## RECORDS SHOWN
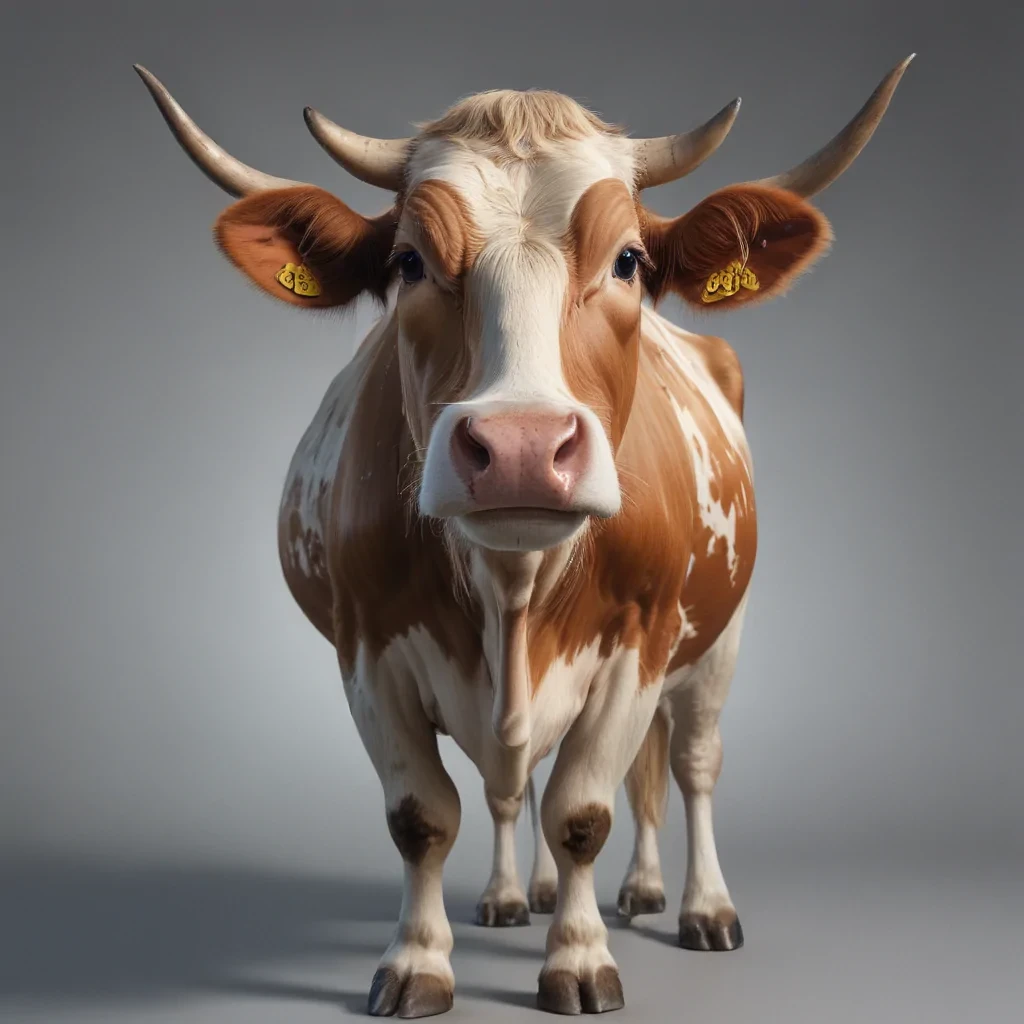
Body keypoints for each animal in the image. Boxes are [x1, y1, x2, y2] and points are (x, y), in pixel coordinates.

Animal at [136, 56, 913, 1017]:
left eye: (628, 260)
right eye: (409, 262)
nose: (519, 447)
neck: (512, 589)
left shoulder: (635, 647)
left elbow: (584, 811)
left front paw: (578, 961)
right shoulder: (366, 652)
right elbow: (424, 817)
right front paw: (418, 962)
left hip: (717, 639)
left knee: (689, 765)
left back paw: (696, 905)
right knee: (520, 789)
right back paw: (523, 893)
--
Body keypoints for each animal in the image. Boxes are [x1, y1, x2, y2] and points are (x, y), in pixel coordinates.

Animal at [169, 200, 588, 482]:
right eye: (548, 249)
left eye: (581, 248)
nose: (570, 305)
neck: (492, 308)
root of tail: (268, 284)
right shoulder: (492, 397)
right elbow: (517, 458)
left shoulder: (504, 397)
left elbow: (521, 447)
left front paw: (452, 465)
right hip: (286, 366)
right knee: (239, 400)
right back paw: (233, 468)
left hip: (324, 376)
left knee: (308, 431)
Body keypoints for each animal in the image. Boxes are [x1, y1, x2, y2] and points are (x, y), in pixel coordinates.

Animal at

## THE PROBLEM
The result should be every line that contains "right", copied from the entries.

## ANSWER AREA
right eye: (409, 262)
right shoulder: (366, 652)
right elbow: (424, 817)
right front paw: (418, 962)
right knee: (520, 789)
right back paw: (523, 893)
right eye: (548, 249)
right shoulder: (492, 397)
right elbow: (517, 458)
right hip: (286, 366)
right knee: (239, 400)
right back paw: (233, 468)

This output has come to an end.